- Location: Peru Ancash Region
- Coordinates: 9°29′17″S 77°14′51″W﻿ / ﻿9.48806°S 77.24750°W
- Max. length: 180 m (590 ft)
- Max. width: 120 m (390 ft)
- Surface elevation: 4,190 m (13,750 ft)

= Hatun Jacacocha =

Lake in Peru

Hatun Jacacocha or Hatunjacacocha (possibly from Quechua hatun big, qaqa rock, qucha lake, "big rock lake") is a lake in Peru located in the Ancash Region, Huari Province, Huantar District. It is situated at a height of 4190 m, about 180 m long and 120 m at its widest point.
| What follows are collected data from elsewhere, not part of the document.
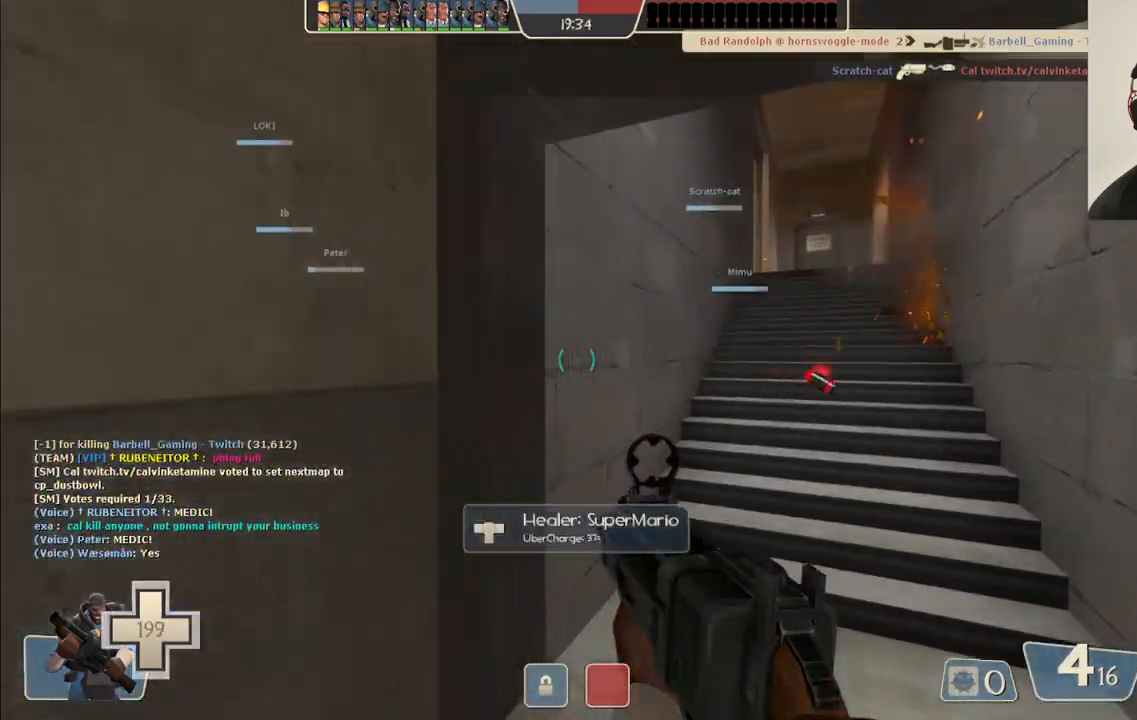
{"buttons": [], "left_stick": "up-right", "right_stick": "center", "events": [[100, "SQUARE", "up"]]}
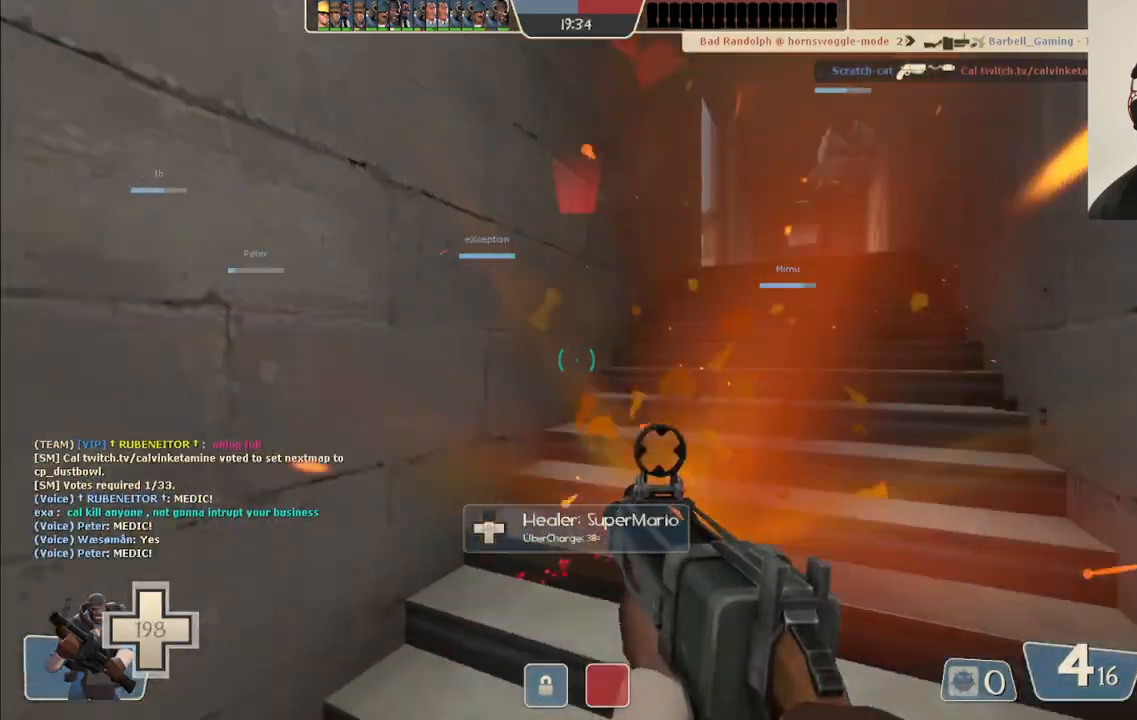
{"buttons": [], "left_stick": "up-right", "right_stick": "center", "events": []}
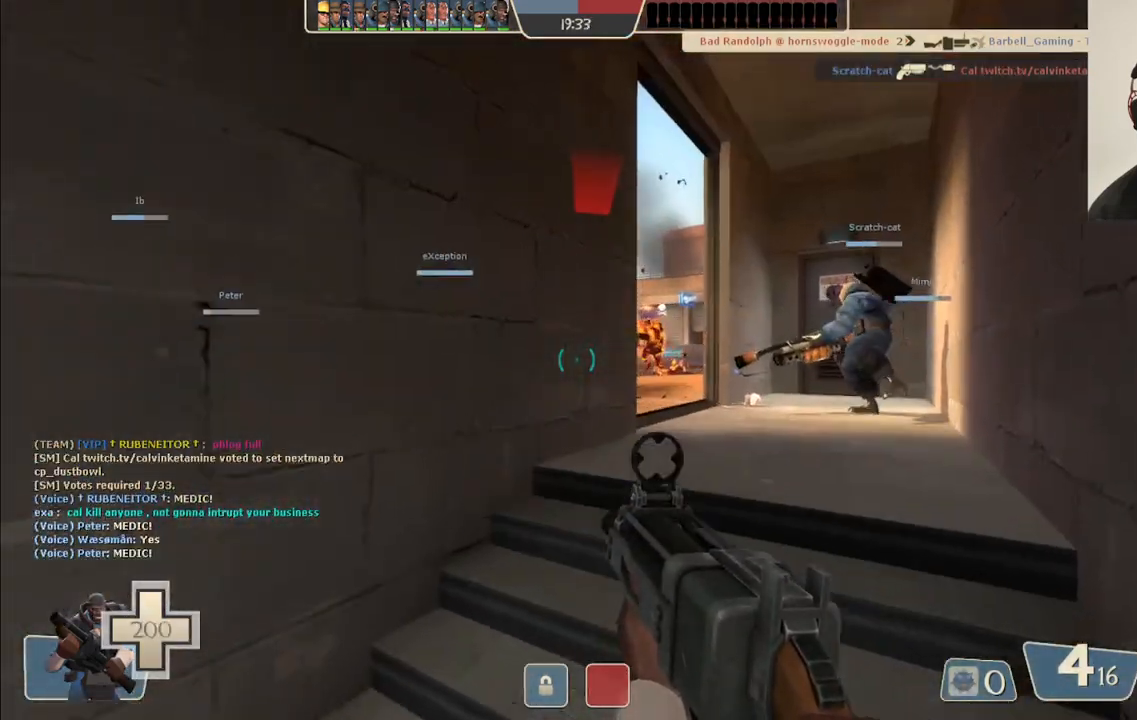
{"buttons": ["R2"], "left_stick": "up", "right_stick": "center", "events": [[367, "R2", "down"], [467, "left_stick", "up"]]}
Close to Hatun Jacacocha there is a smaller lake named Ichic Jacacocha (possibly from Quechua Ichik Qaqaqucha, ichik little, "little rock lake"). It is situated in the same valley at , south-east of Hatun Jacacocha. Both lakes are connected by a stream which flows to the Carhuazcancha valley (Qarwakancha) in the north. Ichic Jacacocha is situated at a height of 4280 m, about 60 m long and 20 m at its widest point.

Both lakes lie in the Huascarán National Park. They are surrounded by qiwuña (Polylepis) and ichhu (Stipa ichu). Plants like kiswar (Buddleja incana), champa estrella (Plantago rigida) and purwa (or qaqapa pisqun) (Lycopodium crassum) grow at Hatun Jacacocha and there are trouts in the lake.

At the shore of Ichic Jacacocha you find lliqllish qura (Werneria nubigena), ankush (Senecio canescens) and wiqlla (Tillandsia fendleri). This is also a place to watch birds like the plain-tailed warbling finch (Poospiza alticola) and the cinereous conebill (Conirostrum cinereum).